Gold miners enter the danger zone
Key points:
- Gold miners have collapsed by over -40% in the last five months
- While many traders are looking for an oversold bounce, history suggests that caution remains in order
- The weakest period of the year for this sector begins in late September and will last until late November
Gold miner seasonality
The chart below displays the annual seasonal trend for The NYSE Arca Gold Bugs Index (HUI). The red box highlights a period of typical seasonal weakness. The current unfavorable period begins at the close on September 21 and ends on November 22.
HUI unfavorable period performance
The chart below displays the hypothetical return achieved by holding HUI only during the unfavorable period marked by the red box in the chart above.
From 1962 through the present, the cumulative return during the TDY #181 through TDY #225 period was -93%. It is important to note that results can vary significantly from year-to-year. The table below summarizes HUI's performance during this unfavorable fall period.
Note that 42% of the time, gold miners showed a gain during this period. Likewise, on two occasions, HUI registered gains over +20% during the supposedly bearish period (+22.7% in 1989 and +20.7% in 1993).
Still, before trying to pick the bottom in this fast-falling sector, remember that when this particular period is bad, it is awful. Extreme caution is urged if you play the long side of gold miners from late September into late November. HUI has declined by -20% five times and by -10% or more nineteen times, or almost one out of every three years.
Looking at VanEck Gold Miners ETF (GDX)
The NYSE Gold Bugs is an index and cannot be traded directly. VanEck Gold Miners ETF (GDX), on the other hand, is an ETF that holds a basket of companies in the precious metals mining industry. Let's look at GDX performance during this same seasonally weak window.

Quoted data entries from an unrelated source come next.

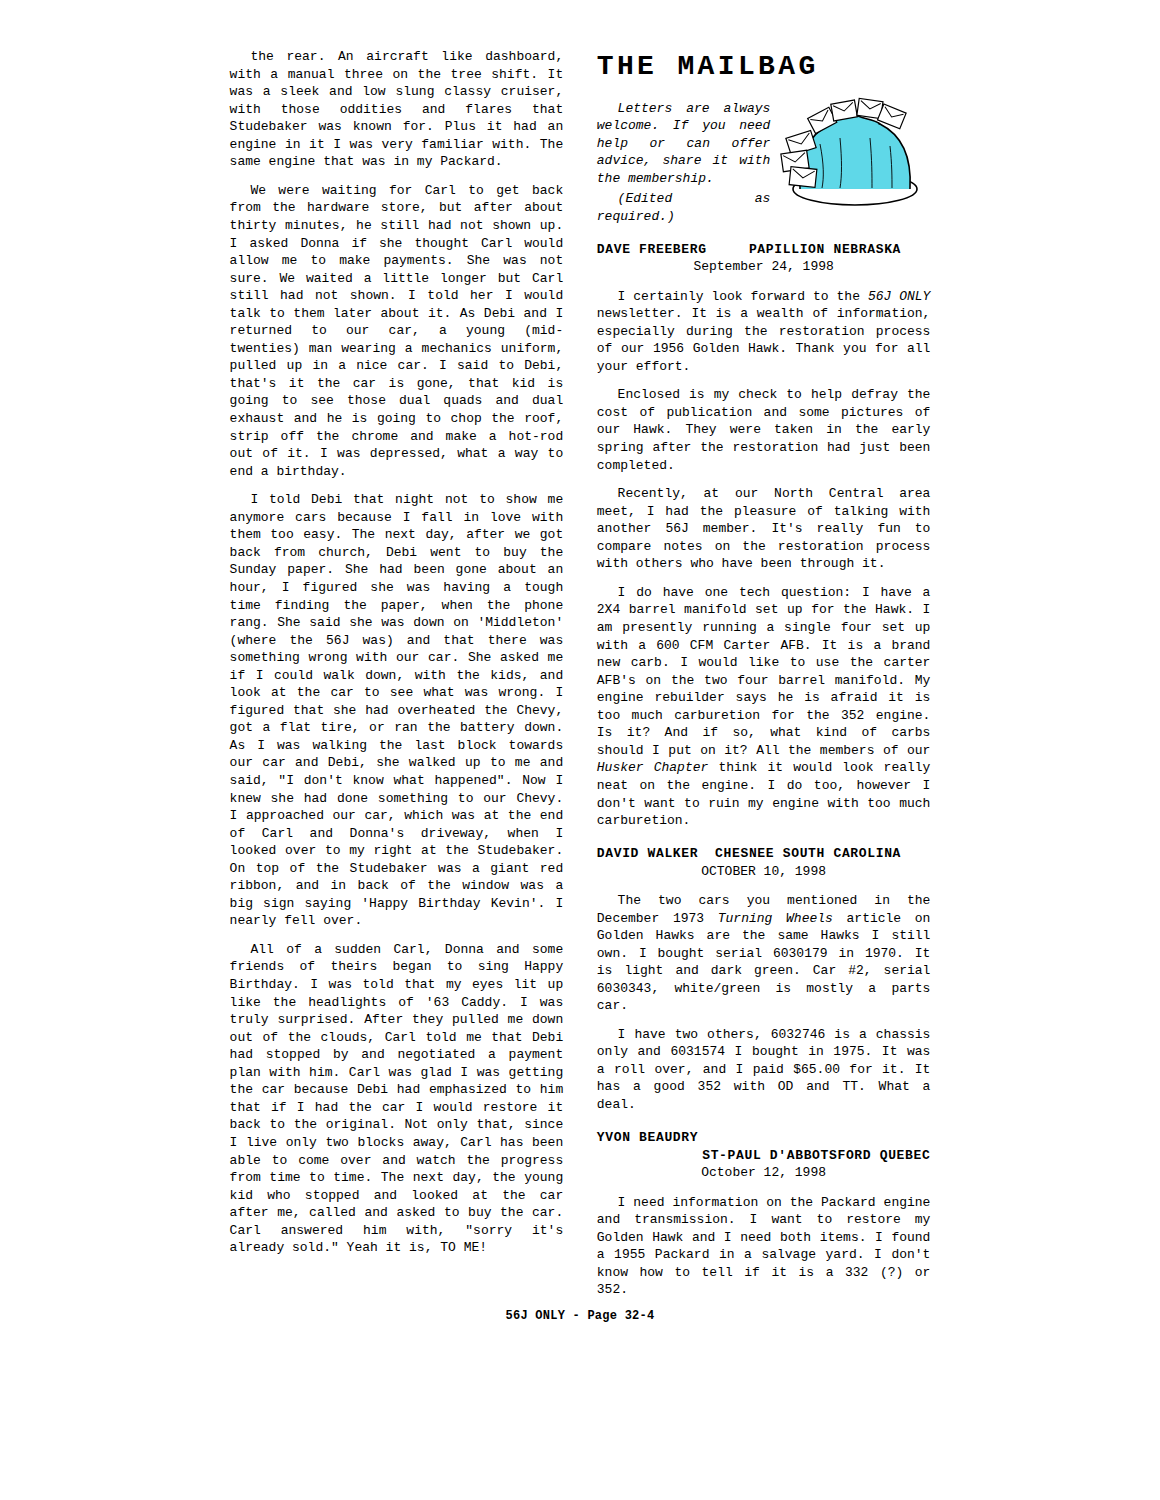the rear. An aircraft like dashboard, with a manual three on the tree shift. It was a sleek and low slung classy cruiser, with those oddities and flares that Studebaker was known for. Plus it had an engine in it I was very familiar with. The same engine that was in my Packard.
We were waiting for Carl to get back from the hardware store, but after about thirty minutes, he still had not shown up. I asked Donna if she thought Carl would allow me to make payments. She was not sure. We waited a little longer but Carl still had not shown. I told her I would talk to them later about it. As Debi and I returned to our car, a young (mid-twenties) man wearing a mechanics uniform, pulled up in a nice car. I said to Debi, that's it the car is gone, that kid is going to see those dual quads and dual exhaust and he is going to chop the roof, strip off the chrome and make a hot-rod out of it. I was depressed, what a way to end a birthday.
I told Debi that night not to show me anymore cars because I fall in love with them too easy. The next day, after we got back from church, Debi went to buy the Sunday paper. She had been gone about an hour, I figured she was having a tough time finding the paper, when the phone rang. She said she was down on 'Middleton' (where the 56J was) and that there was something wrong with our car. She asked me if I could walk down, with the kids, and look at the car to see what was wrong. I figured that she had overheated the Chevy, got a flat tire, or ran the battery down. As I was walking the last block towards our car and Debi, she walked up to me and said, "I don't know what happened". Now I knew she had done something to our Chevy. I approached our car, which was at the end of Carl and Donna's driveway, when I looked over to my right at the Studebaker. On top of the Studebaker was a giant red ribbon, and in back of the window was a big sign saying 'Happy Birthday Kevin'. I nearly fell over.
All of a sudden Carl, Donna and some friends of theirs began to sing Happy Birthday. I was told that my eyes lit up like the headlights of '63 Caddy. I was truly surprised. After they pulled me down out of the clouds, Carl told me that Debi had stopped by and negotiated a payment plan with him. Carl was glad I was getting the car because Debi had emphasized to him that if I had the car I would restore it back to the original. Not only that, since I live only two blocks away, Carl has been able to come over and watch the progress from time to time. The next day, the young kid who stopped and looked at the car after me, called and asked to buy the car. Carl answered him with, "sorry it's already sold." Yeah it is, TO ME!
THE MAILBAG
Letters are always welcome. If you need help or can offer advice, share it with the membership.
(Edited as required.)
DAVE FREEBERG PAPILLION NEBRASKA
September 24, 1998
I certainly look forward to the 56J ONLY newsletter. It is a wealth of information, especially during the restoration process of our 1956 Golden Hawk. Thank you for all your effort.
Enclosed is my check to help defray the cost of publication and some pictures of our Hawk. They were taken in the early spring after the restoration had just been completed.
Recently, at our North Central area meet, I had the pleasure of talking with another 56J member. It's really fun to compare notes on the restoration process with others who have been through it.
I do have one tech question: I have a 2X4 barrel manifold set up for the Hawk. I am presently running a single four set up with a 600 CFM Carter AFB. It is a brand new carb. I would like to use the carter AFB's on the two four barrel manifold. My engine rebuilder says he is afraid it is too much carburetion for the 352 engine. Is it? And if so, what kind of carbs should I put on it? All the members of our Husker Chapter think it would look really neat on the engine. I do too, however I don't want to ruin my engine with too much carburetion.
DAVID WALKER CHESNEE SOUTH CAROLINA
OCTOBER 10, 1998
The two cars you mentioned in the December 1973 Turning Wheels article on Golden Hawks are the same Hawks I still own. I bought serial 6030179 in 1970. It is light and dark green. Car #2, serial 6030343, white/green is mostly a parts car.
I have two others, 6032746 is a chassis only and 6031574 I bought in 1975. It was a roll over, and I paid $65.00 for it. It has a good 352 with OD and TT. What a deal.
YVON BEAUDRYST-PAUL D'ABBOTSFORD QUEBEC
October 12, 1998
I need information on the Packard engine and transmission. I want to restore my Golden Hawk and I need both items. I found a 1955 Packard in a salvage yard. I don't know how to tell if it is a 332 (?) or 352.
56J ONLY - Page 32-4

The chart below shows the hypothetical return achieved by holding GDX only during the unfavorable period marked by the red box in the chart above.
Since its 2006 inception, the cumulative return during the TDY #181 through TDY #225 period was dreadful at -71%. Once again, it is important to note that results can vary significantly yearly. The table below summarizes GDX's performance during this unfavorable fall period.

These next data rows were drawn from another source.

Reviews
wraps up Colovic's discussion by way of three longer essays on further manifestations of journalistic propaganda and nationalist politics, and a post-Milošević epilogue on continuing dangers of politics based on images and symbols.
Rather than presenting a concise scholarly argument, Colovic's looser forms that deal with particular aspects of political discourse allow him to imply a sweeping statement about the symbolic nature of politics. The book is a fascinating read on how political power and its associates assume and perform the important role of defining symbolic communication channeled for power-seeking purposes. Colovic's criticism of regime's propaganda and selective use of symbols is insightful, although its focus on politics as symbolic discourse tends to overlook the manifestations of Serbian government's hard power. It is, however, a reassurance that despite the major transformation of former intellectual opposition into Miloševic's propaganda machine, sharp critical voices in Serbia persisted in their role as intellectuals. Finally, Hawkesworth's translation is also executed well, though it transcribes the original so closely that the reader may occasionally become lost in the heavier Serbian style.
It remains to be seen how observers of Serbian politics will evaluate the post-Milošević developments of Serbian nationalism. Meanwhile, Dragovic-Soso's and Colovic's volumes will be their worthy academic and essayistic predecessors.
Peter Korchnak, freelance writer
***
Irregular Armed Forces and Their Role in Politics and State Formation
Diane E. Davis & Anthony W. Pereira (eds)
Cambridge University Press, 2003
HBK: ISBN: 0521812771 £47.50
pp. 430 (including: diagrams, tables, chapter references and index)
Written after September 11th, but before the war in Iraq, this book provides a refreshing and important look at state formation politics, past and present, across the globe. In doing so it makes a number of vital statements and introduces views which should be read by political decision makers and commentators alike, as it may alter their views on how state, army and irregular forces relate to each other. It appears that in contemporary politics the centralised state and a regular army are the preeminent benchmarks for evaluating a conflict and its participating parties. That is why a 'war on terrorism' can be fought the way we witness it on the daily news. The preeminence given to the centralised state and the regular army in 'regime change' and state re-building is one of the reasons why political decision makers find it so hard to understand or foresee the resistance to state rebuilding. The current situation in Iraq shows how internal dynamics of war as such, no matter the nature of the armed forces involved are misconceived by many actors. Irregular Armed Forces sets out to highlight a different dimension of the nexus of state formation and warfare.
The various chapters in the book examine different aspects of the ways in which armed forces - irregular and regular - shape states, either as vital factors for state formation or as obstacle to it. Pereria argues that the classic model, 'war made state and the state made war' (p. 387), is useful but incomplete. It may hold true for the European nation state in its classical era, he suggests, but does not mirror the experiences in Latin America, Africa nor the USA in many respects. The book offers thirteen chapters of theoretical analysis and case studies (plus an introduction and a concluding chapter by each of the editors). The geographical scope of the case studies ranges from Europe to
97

What the research tells us…
Gold stocks have taken a beating of late, plunging over -40% in the last five months. This deeply oversold condition has many traders looking for a buying opportunity and an oversold bounce. And there is certainly a chance that things may play out that way. But caution is in order for those looking to play the long side of gold miners in the months ahead as swift and severe price declines are highly common in this sector between late September and late November.